Friday, November 20, 2009

Great Britain Postage Paid

Getting mail is always exciting (unless it's just ads, of course). Getting mail all the way from London is even more exciting.I bet that little logo looks rather familiar to some people. A while back I filled out the form on the Persephone Books website to receive their catalogue and biannually. I'd rather forgotten about it, but I came home on Friday to find it waiting for me. Already open. Silly father, opening my mail (I suppose he wanted to know what I'd ordered all the way from London).

And inside this nice white package (my address all written out, looks like a fountain pen, first name semi-illegible, the 8 in my zip code all smudgey, and with "Printed Papers" stamped on it from somewhere in the maze of the post) we have several exciting things. First, a bookmark, for The Casino by Margaret Bonham, the excerpt of which sounds extremely intriguing. Then there's a "We are very pleased to be sending you..." letter, which talks about their latest books and how to buy them. (You're reading this, by the way, in the order I came to each item. Just so's you know.) Then the The Persephone Catalogue, No. 10. It's the most lovely catalogue I've ever seen. Information about all 86 books (oh dear, and I've only read one and a half), pictures of and blurbs about all the endpapers (which, if you didn't know, are images of fabric from the era of the book), some of them have images of manuscript pages or other relevant illustrations. I'm looking so looking forward to reading through this, though I'm sure it's going to make me want all these books desperately.

Lastly I uncovered the biannually, but first let me mention the order form. The paragraph about the cost is the most convoluted thing I've ever read, but it's also sort of whimsical. It's certainly far from buying books on Amazon. "Please send books No:___ at a cost of £10 for each of the 86 grey Originals or £9 for each Classic or £27 for three, + £2 p&p per book within the UK eg one book including UK postage is £12 (but £11 for one Classic), two books are £24 (but £22 for two Classics or £23 for one Classic and one Original, or any three books are £33."

The biannually talks about their three newest books, has some blurbs from various readers, reviewers, and bloggers (many of whom I read, so it's funny to see them in here) about some of their books, very short summaries about all 86 books, a short story by Dorothy Whipple, and a lot of nice illustrations.

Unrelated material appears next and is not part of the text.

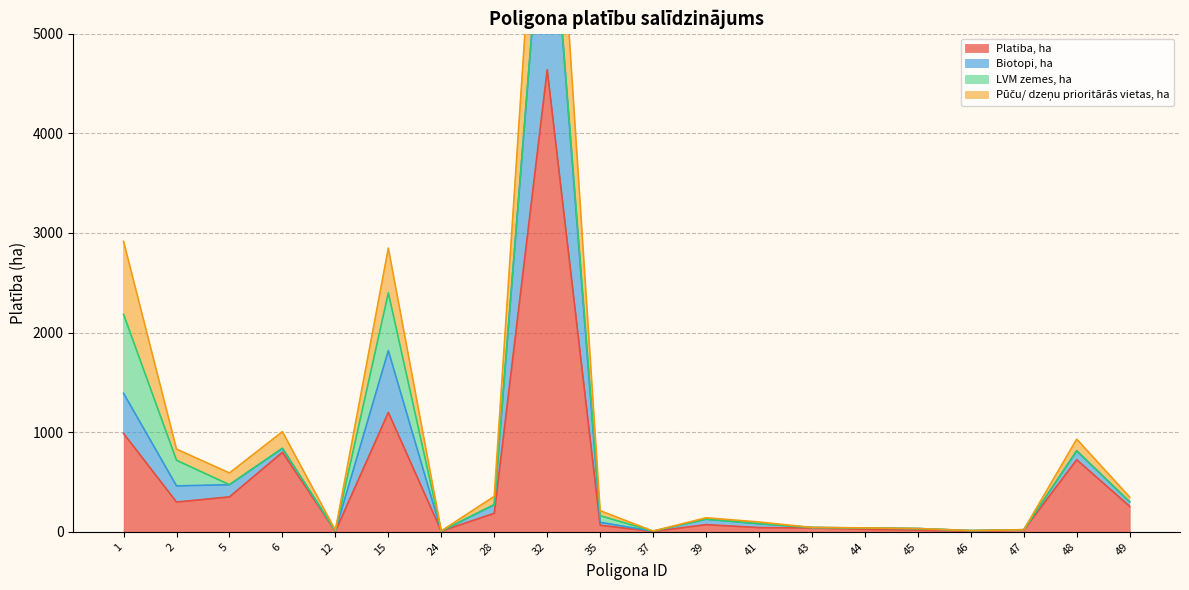

How many interior local peaks does the Pūču/ dzeņu prioritārās vietas, ha series have?

5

So this was definitely much more exciting than the sorts of catalogues you usually get in the mail, and I can't wait to have time to read it (not looking likely in the very near future, it's nearly the end of the quarter and work is building up). Not to mention, time to read all these books. And of course now I've foolishly started looking through the UW library website to see which they have or could interlibrary loan, having realized that now I have access to it it's the perfect way to get British books I couldn't get otherwise. Oh, it's all so tempting.